I included a command set -o vi & sudo -l user -c script in profile.d and /etc/profile. unfortunately the script has some command that logs me out every time I try to login from all users including root user. this is happening from GUI. can I login to prompt directly? or is there an alternate way out?
If you haven't rebooted the system, your login shell for root is bash , and someone is still logged in, commandeer their terminal and try:
su - root login --noprofile
This will leave you with a bash running as root without the benefit of the actions normally run by /etc/profile , ~/.bash_profile , ~/.bash_login , and ~/.profile . With any luck, that would enable you to remove the disastrous changes you made to /etc/profile .
If root's login shell is not bash , check the man page for the shell root uses on your system and see if it provides a similar way to disable using /etc/profile when you login.

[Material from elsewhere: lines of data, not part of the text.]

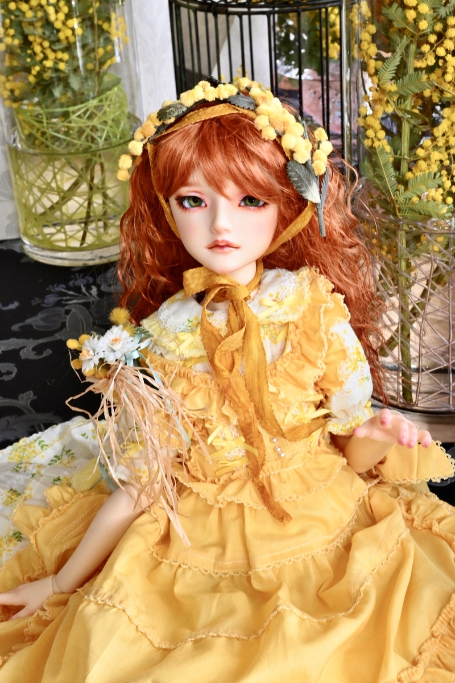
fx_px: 1137
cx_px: 228
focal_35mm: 60
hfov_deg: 22.6
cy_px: 342
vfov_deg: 33.4
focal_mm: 40
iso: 3200
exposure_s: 1/60
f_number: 16
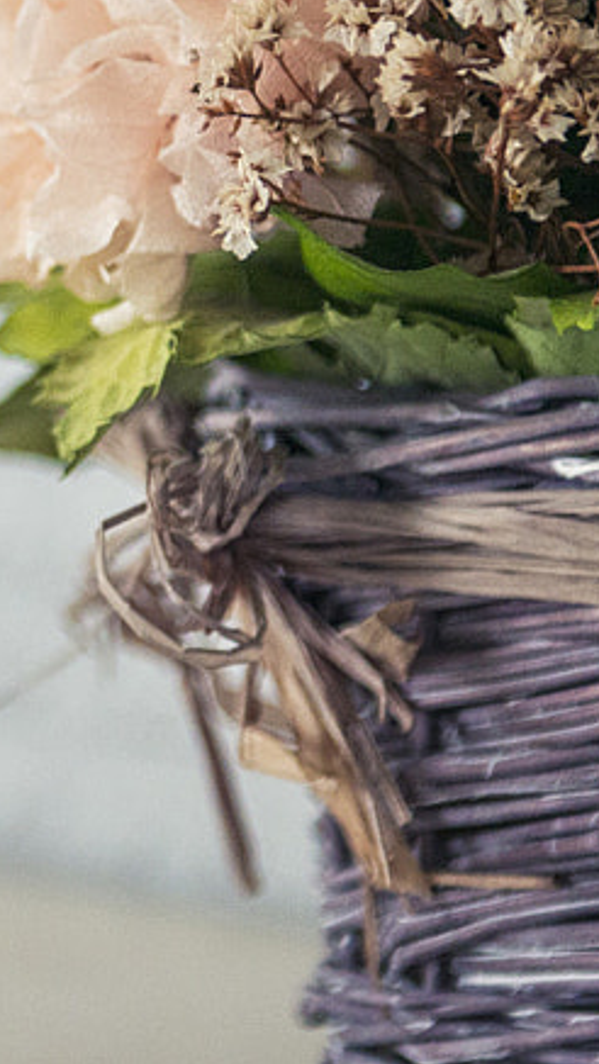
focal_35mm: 253
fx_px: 7140
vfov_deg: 8.5
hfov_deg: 4.8
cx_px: -399
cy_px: 131
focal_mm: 66
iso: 800
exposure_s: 1/160
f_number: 2.8
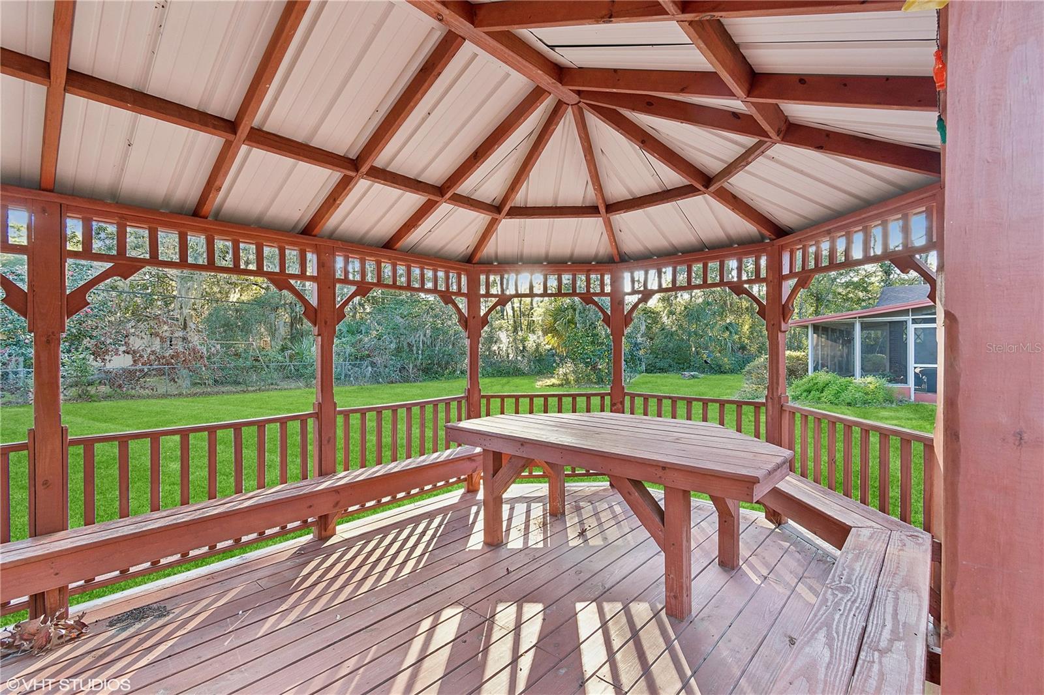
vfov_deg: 77.3
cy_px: 348
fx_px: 435
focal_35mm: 15
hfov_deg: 100.4
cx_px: 522
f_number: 8
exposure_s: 1/10
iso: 200
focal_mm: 10
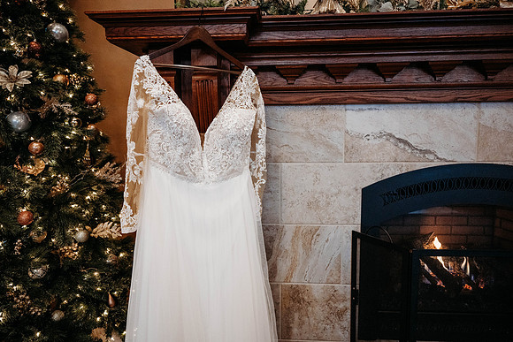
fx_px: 353
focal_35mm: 25
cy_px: 171
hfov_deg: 72.1
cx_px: 256
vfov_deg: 51.8
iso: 1250
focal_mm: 24
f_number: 2.8
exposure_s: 1/250
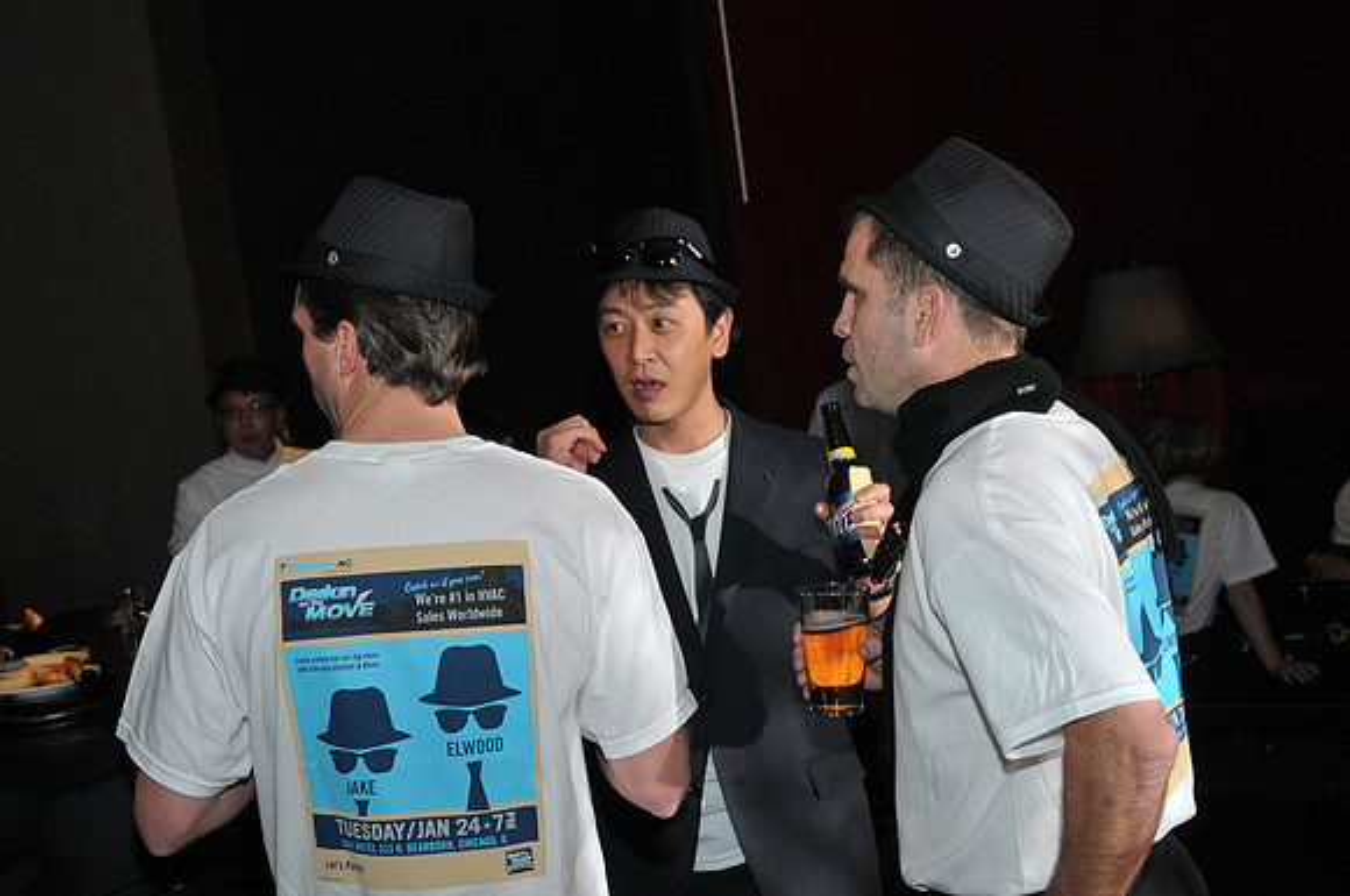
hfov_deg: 35.1
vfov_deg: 23.7
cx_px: 675
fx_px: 2135
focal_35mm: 57
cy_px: 448
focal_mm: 38
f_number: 5.6
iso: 640
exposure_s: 1/40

Thanks for the replies, unfortunately I couldn't find a way out so I had to blow it out(forutnately new machine). However, I have to define the same script to run at the startup. Its an executable(db2start). What do you recommend?
I recommend that you seriously reconsider what you're trying to do. Why in the world would you want every user who logs in to a system to be required to assume the duties of database administrator for that system???
If you want to do something when the system reboots, add an init script that runs when the system starts running in multi-user mode (after the necessary filesystems have been mounted, network interfaces initialized, ...).
Can you share the script you are thinking of putting in place? There could be something simple that is missing, such as you source a file that doesn't exist, or an error that is not handled in some way. A description of what you are trying to achieve would be useful to so we can understand why you feel the need to do this.
Hopefully we can then suggest ways to protect yourself.